= Stated task =
Put every line of the items below into a Markdown table with two columns, Row and Line. Number each row and leave out blank lines.

= Provided information =
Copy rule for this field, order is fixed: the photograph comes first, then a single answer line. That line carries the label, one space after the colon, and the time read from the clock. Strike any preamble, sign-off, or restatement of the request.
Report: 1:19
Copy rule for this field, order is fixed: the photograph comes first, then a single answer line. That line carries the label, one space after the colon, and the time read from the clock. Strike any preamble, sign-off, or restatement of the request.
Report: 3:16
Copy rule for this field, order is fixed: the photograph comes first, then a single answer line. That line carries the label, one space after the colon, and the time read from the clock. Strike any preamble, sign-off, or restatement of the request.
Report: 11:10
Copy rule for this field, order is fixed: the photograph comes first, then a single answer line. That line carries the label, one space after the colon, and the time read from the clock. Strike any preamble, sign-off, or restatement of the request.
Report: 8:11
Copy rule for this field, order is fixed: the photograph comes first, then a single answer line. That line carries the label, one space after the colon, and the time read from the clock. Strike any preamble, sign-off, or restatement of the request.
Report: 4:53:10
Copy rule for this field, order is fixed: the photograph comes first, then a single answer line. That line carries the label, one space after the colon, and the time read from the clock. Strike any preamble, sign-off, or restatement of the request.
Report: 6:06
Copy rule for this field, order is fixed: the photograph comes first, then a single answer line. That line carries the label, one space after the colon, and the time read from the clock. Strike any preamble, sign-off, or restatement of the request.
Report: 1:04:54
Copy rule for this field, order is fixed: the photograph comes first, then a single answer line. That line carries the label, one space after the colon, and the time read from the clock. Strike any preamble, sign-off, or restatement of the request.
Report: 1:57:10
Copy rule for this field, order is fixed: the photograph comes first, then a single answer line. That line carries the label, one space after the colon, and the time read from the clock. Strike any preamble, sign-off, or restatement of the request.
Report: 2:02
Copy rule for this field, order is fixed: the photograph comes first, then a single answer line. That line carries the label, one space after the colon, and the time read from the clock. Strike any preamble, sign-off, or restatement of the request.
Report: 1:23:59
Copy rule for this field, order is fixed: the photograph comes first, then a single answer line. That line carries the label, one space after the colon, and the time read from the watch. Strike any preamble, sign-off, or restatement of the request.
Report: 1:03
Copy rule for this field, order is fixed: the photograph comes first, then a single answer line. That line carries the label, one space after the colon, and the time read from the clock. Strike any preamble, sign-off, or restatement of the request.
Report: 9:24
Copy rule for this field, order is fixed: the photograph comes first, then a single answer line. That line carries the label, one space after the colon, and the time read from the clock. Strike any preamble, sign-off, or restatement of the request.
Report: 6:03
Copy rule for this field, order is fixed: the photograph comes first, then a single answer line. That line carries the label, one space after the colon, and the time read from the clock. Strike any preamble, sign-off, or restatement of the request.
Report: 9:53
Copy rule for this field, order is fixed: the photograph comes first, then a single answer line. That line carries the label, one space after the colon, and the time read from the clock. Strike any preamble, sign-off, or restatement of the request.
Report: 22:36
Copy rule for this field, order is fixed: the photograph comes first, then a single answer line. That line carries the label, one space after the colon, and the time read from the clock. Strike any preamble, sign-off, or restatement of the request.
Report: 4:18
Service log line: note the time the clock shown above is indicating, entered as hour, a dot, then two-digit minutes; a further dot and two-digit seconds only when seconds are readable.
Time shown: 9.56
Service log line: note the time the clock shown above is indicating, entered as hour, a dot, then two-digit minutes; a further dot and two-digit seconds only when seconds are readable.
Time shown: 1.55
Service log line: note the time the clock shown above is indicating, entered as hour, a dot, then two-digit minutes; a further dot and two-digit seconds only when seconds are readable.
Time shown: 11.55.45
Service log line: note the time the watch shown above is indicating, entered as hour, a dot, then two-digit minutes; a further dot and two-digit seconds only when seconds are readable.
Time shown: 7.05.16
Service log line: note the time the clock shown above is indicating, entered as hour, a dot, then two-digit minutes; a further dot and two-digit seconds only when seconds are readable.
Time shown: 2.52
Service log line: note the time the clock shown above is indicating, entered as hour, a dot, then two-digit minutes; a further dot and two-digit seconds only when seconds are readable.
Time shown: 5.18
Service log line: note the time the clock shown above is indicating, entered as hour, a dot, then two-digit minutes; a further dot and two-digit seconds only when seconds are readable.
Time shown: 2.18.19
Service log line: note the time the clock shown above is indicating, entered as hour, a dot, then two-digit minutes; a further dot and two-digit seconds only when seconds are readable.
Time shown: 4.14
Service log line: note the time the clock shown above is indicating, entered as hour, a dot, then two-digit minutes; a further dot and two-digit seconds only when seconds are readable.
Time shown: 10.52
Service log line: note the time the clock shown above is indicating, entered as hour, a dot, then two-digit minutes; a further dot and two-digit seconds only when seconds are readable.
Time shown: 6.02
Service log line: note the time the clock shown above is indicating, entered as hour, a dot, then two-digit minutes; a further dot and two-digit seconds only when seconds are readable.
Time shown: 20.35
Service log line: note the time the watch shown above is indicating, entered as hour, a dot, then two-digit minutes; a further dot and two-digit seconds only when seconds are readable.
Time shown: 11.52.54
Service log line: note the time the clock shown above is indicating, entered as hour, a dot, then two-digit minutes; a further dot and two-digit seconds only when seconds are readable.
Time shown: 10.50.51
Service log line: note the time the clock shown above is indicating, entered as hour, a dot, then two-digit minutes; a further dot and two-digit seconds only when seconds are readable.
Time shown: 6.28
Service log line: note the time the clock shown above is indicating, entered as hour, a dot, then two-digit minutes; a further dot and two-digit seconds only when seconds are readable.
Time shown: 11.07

= Solution =
| Row | Line |
|---|---|
| 1 | Copy rule for this field, order is fixed: the photograph comes first, then a single answer line. That line carries the label, one space after the colon, and the time read from the clock. Strike any preamble, sign-off, or restatement of the request. |
| 2 | Report: 1:19 |
| 3 | Copy rule for this field, order is fixed: the photograph comes first, then a single answer line. That line carries the label, one space after the colon, and the time read from the clock. Strike any preamble, sign-off, or restatement of the request. |
| 4 | Report: 3:16 |
| 5 | Copy rule for this field, order is fixed: the photograph comes first, then a single answer line. That line carries the label, one space after the colon, and the time read from the clock. Strike any preamble, sign-off, or restatement of the request. |
| 6 | Report: 11:10 |
| 7 | Copy rule for this field, order is fixed: the photograph comes first, then a single answer line. That line carries the label, one space after the colon, and the time read from the clock. Strike any preamble, sign-off, or restatement of the request. |
| 8 | Report: 8:11 |
| 9 | Copy rule for this field, order is fixed: the photograph comes first, then a single answer line. That line carries the label, one space after the colon, and the time read from the clock. Strike any preamble, sign-off, or restatement of the request. |
| 10 | Report: 4:53:10 |
| 11 | Copy rule for this field, order is fixed: the photograph comes first, then a single answer line. That line carries the label, one space after the colon, and the time read from the clock. Strike any preamble, sign-off, or restatement of the request. |
| 12 | Report: 6:06 |
| 13 | Copy rule for this field, order is fixed: the photograph comes first, then a single answer line. That line carries the label, one space after the colon, and the time read from the clock. Strike any preamble, sign-off, or restatement of the request. |
| 14 | Report: 1:04:54 |
| 15 | Copy rule for this field, order is fixed: the photograph comes first, then a single answer line. That line carries the label, one space after the colon, and the time read from the clock. Strike any preamble, sign-off, or restatement of the request. |
| 16 | Report: 1:57:10 |
| 17 | Copy rule for this field, order is fixed: the photograph comes first, then a single answer line. That line carries the label, one space after the colon, and the time read from the clock. Strike any preamble, sign-off, or restatement of the request. |
| 18 | Report: 2:02 |
| 19 | Copy rule for this field, order is fixed: the photograph comes first, then a single answer line. That line carries the label, one space after the colon, and the time read from the clock. Strike any preamble, sign-off, or restatement of the request. |
| 20 | Report: 1:23:59 |
| 21 | Copy rule for this field, order is fixed: the photograph comes first, then a single answer line. That line carries the label, one space after the colon, and the time read from the watch. Strike any preamble, sign-off, or restatement of the request. |
| 22 | Report: 1:03 |
| 23 | Copy rule for this field, order is fixed: the photograph comes first, then a single answer line. That line carries the label, one space after the colon, and the time read from the clock. Strike any preamble, sign-off, or restatement of the request. |
| 24 | Report: 9:24 |
| 25 | Copy rule for this field, order is fixed: the photograph comes first, then a single answer line. That line carries the label, one space after the colon, and the time read from the clock. Strike any preamble, sign-off, or restatement of the request. |
| 26 | Report: 6:03 |
| 27 | Copy rule for this field, order is fixed: the photograph comes first, then a single answer line. That line carries the label, one space after the colon, and the time read from the clock. Strike any preamble, sign-off, or restatement of the request. |
| 28 | Report: 9:53 |
| 29 | Copy rule for this field, order is fixed: the photograph comes first, then a single answer line. That line carries the label, one space after the colon, and the time read from the clock. Strike any preamble, sign-off, or restatement of the request. |
| 30 | Report: 22:36 |
| 31 | Copy rule for this field, order is fixed: the photograph comes first, then a single answer line. That line carries the label, one space after the colon, and the time read from the clock. Strike any preamble, sign-off, or restatement of the request. |
| 32 | Report: 4:18 |
| 33 | Service log line: note the time the clock shown above is indicating, entered as hour, a dot, then two-digit minutes; a further dot and two-digit seconds only when seconds are readable. |
| 34 | Time shown: 9.56 |
| 35 | Service log line: note the time the clock shown above is indicating, entered as hour, a dot, then two-digit minutes; a further dot and two-digit seconds only when seconds are readable. |
| 36 | Time shown: 1.55 |
| 37 | Service log line: note the time the clock shown above is indicating, entered as hour, a dot, then two-digit minutes; a further dot and two-digit seconds only when seconds are readable. |
| 38 | Time shown: 11.55.45 |
| 39 | Service log line: note the time the watch shown above is indicating, entered as hour, a dot, then two-digit minutes; a further dot and two-digit seconds only when seconds are readable. |
| 40 | Time shown: 7.05.16 |
| 41 | Service log line: note the time the clock shown above is indicating, entered as hour, a dot, then two-digit minutes; a further dot and two-digit seconds only when seconds are readable. |
| 42 | Time shown: 2.52 |
| 43 | Service log line: note the time the clock shown above is indicating, entered as hour, a dot, then two-digit minutes; a further dot and two-digit seconds only when seconds are readable. |
| 44 | Time shown: 5.18 |
| 45 | Service log line: note the time the clock shown above is indicating, entered as hour, a dot, then two-digit minutes; a further dot and two-digit seconds only when seconds are readable. |
| 46 | Time shown: 2.18.19 |
| 47 | Service log line: note the time the clock shown above is indicating, entered as hour, a dot, then two-digit minutes; a further dot and two-digit seconds only when seconds are readable. |
| 48 | Time shown: 4.14 |
| 49 | Service log line: note the time the clock shown above is indicating, entered as hour, a dot, then two-digit minutes; a further dot and two-digit seconds only when seconds are readable. |
| 50 | Time shown: 10.52 |
| 51 | Service log line: note the time the clock shown above is indicating, entered as hour, a dot, then two-digit minutes; a further dot and two-digit seconds only when seconds are readable. |
| 52 | Time shown: 6.02 |
| 53 | Service log line: note the time the clock shown above is indicating, entered as hour, a dot, then two-digit minutes; a further dot and two-digit seconds only when seconds are readable. |
| 54 | Time shown: 20.35 |
| 55 | Service log line: note the time the watch shown above is indicating, entered as hour, a dot, then two-digit minutes; a further dot and two-digit seconds only when seconds are readable. |
| 56 | Time shown: 11.52.54 |
| 57 | Service log line: note the time the clock shown above is indicating, entered as hour, a dot, then two-digit minutes; a further dot and two-digit seconds only when seconds are readable. |
| 58 | Time shown: 10.50.51 |
| 59 | Service log line: note the time the clock shown above is indicating, entered as hour, a dot, then two-digit minutes; a further dot and two-digit seconds only when seconds are readable. |
| 60 | Time shown: 6.28 |
| 61 | Service log line: note the time the clock shown above is indicating, entered as hour, a dot, then two-digit minutes; a further dot and two-digit seconds only when seconds are readable. |
| 62 | Time shown: 11.07 |